Exercise requirements:
Convert every line of the items below into a Markdown table with two columns, Row for the line's number and Line for its text, leaving out blank lines.

Data:
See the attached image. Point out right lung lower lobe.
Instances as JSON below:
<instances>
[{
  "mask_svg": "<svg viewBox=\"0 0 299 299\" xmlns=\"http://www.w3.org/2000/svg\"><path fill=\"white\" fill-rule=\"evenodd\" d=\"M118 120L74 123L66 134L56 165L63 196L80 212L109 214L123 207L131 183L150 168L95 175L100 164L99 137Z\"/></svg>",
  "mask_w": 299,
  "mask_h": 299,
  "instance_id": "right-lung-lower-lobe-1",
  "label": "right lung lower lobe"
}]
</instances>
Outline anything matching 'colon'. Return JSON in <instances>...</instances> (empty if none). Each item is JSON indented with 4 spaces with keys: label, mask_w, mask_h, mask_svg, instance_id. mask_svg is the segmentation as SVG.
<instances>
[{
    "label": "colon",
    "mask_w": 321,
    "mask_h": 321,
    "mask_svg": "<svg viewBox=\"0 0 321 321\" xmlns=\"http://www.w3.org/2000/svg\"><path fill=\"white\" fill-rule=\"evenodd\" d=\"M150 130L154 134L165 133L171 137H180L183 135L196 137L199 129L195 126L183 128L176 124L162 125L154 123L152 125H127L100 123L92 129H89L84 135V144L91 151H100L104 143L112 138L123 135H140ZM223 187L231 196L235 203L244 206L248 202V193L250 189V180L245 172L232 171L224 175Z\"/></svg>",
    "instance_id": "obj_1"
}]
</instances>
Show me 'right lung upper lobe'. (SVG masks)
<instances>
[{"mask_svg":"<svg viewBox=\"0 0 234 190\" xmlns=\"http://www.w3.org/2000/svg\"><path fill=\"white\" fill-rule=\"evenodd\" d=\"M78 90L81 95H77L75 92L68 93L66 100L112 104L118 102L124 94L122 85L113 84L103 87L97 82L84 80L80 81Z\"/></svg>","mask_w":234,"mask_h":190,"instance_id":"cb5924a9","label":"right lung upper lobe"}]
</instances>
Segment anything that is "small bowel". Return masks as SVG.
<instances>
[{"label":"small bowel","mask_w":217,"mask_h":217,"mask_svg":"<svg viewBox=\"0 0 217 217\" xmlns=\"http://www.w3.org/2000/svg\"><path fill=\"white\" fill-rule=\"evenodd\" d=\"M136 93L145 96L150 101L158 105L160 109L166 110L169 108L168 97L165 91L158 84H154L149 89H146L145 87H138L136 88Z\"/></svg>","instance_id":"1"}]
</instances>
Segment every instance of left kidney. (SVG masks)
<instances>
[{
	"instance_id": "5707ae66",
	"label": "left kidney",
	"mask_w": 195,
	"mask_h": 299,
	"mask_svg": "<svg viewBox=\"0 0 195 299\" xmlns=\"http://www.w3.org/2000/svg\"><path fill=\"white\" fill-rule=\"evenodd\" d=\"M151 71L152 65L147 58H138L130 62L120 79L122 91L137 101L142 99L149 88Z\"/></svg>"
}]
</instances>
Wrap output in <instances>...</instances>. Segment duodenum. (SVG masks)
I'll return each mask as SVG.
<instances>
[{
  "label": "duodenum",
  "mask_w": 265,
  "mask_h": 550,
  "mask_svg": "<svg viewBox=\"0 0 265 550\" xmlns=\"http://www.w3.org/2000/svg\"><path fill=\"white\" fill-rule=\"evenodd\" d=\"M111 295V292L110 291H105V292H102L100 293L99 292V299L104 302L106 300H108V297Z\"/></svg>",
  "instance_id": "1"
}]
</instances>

Answer to the task:
| Row | Line |
|---|---|
| 1 | See the attached image. Point out right lung lower lobe. |
| 2 | Instances as JSON below: |
| 3 | <instances> |
| 4 | [{ |
| 5 |   "mask_svg": "<svg viewBox=\"0 0 299 299\" xmlns=\"http://www.w3.org/2000/svg\"><path fill=\"white\" fill-rule=\"evenodd\" d=\"M118 120L74 123L66 134L56 165L63 196L80 212L109 214L123 207L131 183L150 168L95 175L100 164L99 137Z\"/></svg>", |
| 6 |   "mask_w": 299, |
| 7 |   "mask_h": 299, |
| 8 |   "instance_id": "right-lung-lower-lobe-1", |
| 9 |   "label": "right lung lower lobe" |
| 10 | }] |
| 11 | </instances> |
| 12 | Outline anything matching 'colon'. Return JSON in <instances>...</instances> (empty if none). Each item is JSON indented with 4 spaces with keys: label, mask_w, mask_h, mask_svg, instance_id. mask_svg is the segmentation as SVG. |
| 13 | <instances> |
| 14 | [{ |
| 15 |     "label": "colon", |
| 16 |     "mask_w": 321, |
| 17 |     "mask_h": 321, |
| 18 |     "mask_svg": "<svg viewBox=\"0 0 321 321\" xmlns=\"http://www.w3.org/2000/svg\"><path fill=\"white\" fill-rule=\"evenodd\" d=\"M150 130L154 134L165 133L171 137H180L183 135L196 137L199 129L195 126L183 128L176 124L162 125L154 123L152 125H127L100 123L92 129H89L84 135V144L91 151H100L104 143L112 138L123 135H140ZM223 187L231 196L235 203L244 206L248 202V193L250 189V180L245 172L232 171L224 175Z\"/></svg>", |
| 19 |     "instance_id": "obj_1" |
| 20 | }] |
| 21 | </instances> |
| 22 | Show me 'right lung upper lobe'. (SVG masks) |
| 23 | <instances> |
| 24 | [{"mask_svg":"<svg viewBox=\"0 0 234 190\" xmlns=\"http://www.w3.org/2000/svg\"><path fill=\"white\" fill-rule=\"evenodd\" d=\"M78 90L81 95H77L75 92L68 93L66 100L112 104L118 102L124 94L122 85L113 84L103 87L97 82L84 80L80 81Z\"/></svg>","mask_w":234,"mask_h":190,"instance_id":"cb5924a9","label":"right lung upper lobe"}] |
| 25 | </instances> |
| 26 | Segment anything that is "small bowel". Return masks as SVG. |
| 27 | <instances> |
| 28 | [{"label":"small bowel","mask_w":217,"mask_h":217,"mask_svg":"<svg viewBox=\"0 0 217 217\" xmlns=\"http://www.w3.org/2000/svg\"><path fill=\"white\" fill-rule=\"evenodd\" d=\"M136 93L145 96L150 101L158 105L160 109L166 110L169 108L168 97L165 91L158 84H154L149 89H146L145 87H138L136 88Z\"/></svg>","instance_id":"1"}] |
| 29 | </instances> |
| 30 | Segment every instance of left kidney. (SVG masks) |
| 31 | <instances> |
| 32 | [{ |
| 33 | 	"instance_id": "5707ae66", |
| 34 | 	"label": "left kidney", |
| 35 | 	"mask_w": 195, |
| 36 | 	"mask_h": 299, |
| 37 | 	"mask_svg": "<svg viewBox=\"0 0 195 299\" xmlns=\"http://www.w3.org/2000/svg\"><path fill=\"white\" fill-rule=\"evenodd\" d=\"M151 71L152 65L147 58H138L130 62L120 79L122 91L137 101L142 99L149 88Z\"/></svg>" |
| 38 | }] |
| 39 | </instances> |
| 40 | Wrap output in <instances>...</instances>. Segment duodenum. (SVG masks) |
| 41 | I'll return each mask as SVG. |
| 42 | <instances> |
| 43 | [{ |
| 44 |   "label": "duodenum", |
| 45 |   "mask_w": 265, |
| 46 |   "mask_h": 550, |
| 47 |   "mask_svg": "<svg viewBox=\"0 0 265 550\" xmlns=\"http://www.w3.org/2000/svg\"><path fill=\"white\" fill-rule=\"evenodd\" d=\"M111 295V292L110 291H105V292H102L100 293L99 292V299L104 302L106 300H108V297Z\"/></svg>", |
| 48 |   "instance_id": "1" |
| 49 | }] |
| 50 | </instances> |